> **WORK TASK**: Report every line of the records that contains the word "lines".

> **PROVIDED MATERIAL**:
-*-

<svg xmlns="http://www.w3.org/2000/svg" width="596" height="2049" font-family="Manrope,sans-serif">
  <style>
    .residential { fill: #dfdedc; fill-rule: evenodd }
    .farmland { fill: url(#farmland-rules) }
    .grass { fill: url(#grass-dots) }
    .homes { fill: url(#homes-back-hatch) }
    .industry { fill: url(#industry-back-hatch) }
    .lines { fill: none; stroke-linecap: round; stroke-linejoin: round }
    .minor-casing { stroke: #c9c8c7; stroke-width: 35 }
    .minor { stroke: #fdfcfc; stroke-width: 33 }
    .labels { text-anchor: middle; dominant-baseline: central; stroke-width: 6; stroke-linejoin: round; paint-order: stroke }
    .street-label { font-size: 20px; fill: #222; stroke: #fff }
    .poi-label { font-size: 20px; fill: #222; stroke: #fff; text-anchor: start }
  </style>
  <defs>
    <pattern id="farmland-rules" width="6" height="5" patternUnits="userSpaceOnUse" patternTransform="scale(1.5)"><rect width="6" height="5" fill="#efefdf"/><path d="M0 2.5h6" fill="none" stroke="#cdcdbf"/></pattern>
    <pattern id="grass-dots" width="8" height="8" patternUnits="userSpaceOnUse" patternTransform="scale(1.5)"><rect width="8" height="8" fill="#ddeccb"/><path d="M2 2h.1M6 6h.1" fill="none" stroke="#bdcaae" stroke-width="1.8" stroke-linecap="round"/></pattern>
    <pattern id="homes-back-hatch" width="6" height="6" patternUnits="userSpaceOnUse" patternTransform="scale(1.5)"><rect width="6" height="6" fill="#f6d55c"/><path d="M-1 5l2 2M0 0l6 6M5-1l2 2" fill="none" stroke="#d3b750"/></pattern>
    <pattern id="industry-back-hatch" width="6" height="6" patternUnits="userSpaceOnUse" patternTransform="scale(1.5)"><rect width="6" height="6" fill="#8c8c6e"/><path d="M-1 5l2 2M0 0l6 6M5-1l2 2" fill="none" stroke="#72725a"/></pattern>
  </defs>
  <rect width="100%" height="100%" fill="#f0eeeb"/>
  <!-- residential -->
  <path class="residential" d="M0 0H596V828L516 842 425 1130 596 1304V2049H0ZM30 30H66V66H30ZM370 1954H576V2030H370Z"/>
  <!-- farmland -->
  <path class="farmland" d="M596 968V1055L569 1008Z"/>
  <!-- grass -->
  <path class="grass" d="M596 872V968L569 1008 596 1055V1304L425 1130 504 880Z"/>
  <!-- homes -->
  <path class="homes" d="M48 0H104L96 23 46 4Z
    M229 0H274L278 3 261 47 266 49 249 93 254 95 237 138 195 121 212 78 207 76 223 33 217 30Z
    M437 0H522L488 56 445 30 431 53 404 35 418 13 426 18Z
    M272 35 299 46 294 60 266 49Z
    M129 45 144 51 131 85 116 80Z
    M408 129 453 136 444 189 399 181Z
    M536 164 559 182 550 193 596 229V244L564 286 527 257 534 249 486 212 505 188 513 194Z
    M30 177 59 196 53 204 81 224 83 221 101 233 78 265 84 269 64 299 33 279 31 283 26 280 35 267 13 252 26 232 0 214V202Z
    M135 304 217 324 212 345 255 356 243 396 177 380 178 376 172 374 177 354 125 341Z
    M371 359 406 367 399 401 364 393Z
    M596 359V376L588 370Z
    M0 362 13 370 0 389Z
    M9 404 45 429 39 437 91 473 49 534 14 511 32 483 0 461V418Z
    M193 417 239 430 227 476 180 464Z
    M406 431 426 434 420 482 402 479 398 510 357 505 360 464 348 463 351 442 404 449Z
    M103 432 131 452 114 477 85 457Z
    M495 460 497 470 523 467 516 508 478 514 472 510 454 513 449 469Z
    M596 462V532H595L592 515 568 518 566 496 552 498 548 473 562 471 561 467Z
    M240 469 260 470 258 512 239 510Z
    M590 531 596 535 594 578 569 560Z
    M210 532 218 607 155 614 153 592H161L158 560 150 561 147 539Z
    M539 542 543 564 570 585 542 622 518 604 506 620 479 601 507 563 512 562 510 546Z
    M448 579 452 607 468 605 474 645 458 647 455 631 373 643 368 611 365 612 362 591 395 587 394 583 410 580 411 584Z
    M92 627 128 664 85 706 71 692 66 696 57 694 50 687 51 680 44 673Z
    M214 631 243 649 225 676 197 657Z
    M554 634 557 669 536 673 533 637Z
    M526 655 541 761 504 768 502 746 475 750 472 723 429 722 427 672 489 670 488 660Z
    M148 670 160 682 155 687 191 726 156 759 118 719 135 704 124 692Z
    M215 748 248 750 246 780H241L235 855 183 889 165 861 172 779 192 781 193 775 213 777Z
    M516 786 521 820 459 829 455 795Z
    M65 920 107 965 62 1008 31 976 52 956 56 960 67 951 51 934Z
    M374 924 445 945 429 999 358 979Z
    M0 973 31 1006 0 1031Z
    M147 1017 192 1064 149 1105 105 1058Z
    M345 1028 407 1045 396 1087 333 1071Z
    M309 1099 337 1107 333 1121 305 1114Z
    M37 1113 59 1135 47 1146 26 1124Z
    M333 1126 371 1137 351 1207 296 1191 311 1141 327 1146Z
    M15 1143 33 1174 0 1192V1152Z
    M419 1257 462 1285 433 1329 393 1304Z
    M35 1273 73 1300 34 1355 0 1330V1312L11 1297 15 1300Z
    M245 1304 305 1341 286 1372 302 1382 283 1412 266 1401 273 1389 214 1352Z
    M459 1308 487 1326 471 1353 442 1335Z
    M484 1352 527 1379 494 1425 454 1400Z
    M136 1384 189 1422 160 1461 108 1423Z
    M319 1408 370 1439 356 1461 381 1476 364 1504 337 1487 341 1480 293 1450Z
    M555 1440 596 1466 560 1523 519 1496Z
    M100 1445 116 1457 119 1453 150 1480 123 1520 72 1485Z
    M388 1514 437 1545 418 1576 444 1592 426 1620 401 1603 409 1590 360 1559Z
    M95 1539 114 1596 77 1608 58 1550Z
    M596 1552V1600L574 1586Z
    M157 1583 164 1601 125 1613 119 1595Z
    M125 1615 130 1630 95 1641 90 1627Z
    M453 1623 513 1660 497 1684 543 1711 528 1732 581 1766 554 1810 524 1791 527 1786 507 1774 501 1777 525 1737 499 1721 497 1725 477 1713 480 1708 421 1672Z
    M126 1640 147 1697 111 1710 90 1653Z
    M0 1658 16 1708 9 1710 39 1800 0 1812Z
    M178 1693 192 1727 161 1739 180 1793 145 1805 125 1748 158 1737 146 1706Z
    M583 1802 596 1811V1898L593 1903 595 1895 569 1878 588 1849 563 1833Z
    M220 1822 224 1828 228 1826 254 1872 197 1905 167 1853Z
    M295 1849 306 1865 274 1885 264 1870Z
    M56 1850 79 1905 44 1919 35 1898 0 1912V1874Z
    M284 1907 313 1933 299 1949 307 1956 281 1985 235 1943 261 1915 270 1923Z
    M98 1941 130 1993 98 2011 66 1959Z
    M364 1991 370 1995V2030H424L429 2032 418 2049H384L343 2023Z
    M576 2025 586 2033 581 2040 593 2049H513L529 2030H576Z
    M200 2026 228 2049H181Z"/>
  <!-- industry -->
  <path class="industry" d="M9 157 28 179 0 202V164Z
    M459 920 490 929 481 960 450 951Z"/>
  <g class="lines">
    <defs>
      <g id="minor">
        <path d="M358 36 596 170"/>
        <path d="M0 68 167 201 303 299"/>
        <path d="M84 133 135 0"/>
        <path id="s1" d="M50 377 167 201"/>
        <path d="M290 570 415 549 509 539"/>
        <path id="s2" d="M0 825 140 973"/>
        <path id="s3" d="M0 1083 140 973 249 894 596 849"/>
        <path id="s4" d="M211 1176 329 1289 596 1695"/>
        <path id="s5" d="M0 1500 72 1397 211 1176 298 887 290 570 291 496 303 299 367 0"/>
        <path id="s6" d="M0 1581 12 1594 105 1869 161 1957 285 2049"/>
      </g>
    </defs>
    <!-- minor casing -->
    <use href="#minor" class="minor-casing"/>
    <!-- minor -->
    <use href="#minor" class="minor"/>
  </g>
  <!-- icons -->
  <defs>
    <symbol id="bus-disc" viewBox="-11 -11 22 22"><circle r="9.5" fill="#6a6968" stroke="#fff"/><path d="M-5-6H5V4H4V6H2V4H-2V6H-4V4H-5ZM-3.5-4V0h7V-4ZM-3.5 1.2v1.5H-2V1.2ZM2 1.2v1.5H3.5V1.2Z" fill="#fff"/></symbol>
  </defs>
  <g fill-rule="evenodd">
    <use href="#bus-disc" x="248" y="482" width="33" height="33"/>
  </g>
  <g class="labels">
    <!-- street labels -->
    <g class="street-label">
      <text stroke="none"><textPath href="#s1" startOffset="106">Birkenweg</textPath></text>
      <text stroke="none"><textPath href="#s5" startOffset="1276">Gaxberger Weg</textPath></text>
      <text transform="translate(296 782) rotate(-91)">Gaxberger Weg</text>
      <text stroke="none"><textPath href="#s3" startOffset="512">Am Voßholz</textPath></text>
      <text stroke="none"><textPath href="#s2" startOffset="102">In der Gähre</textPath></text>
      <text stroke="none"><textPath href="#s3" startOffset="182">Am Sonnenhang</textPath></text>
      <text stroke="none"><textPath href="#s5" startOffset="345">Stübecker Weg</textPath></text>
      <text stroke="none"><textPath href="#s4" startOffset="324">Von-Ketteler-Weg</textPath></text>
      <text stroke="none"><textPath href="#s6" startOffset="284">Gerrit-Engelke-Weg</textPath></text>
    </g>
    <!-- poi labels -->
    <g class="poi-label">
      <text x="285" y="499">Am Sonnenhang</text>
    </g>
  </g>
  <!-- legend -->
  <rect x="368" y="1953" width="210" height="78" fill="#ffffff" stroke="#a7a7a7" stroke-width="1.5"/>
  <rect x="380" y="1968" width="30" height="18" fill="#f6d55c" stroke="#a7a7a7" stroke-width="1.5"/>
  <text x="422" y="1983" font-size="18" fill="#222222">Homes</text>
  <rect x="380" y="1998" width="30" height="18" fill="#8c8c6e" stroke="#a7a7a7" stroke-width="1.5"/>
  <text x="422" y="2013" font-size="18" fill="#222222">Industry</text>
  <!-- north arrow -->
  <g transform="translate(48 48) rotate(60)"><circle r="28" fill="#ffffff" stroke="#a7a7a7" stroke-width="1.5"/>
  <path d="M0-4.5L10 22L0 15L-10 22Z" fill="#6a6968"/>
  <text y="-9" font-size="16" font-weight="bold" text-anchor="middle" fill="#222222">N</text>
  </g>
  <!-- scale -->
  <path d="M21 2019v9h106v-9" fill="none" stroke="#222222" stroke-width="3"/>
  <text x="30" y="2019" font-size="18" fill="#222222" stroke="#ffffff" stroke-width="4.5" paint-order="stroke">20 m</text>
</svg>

-*-

> **WRITTEN SOLUTION**:
    .lines { fill: none; stroke-linecap: round; stroke-linejoin: round }
  <g class="lines">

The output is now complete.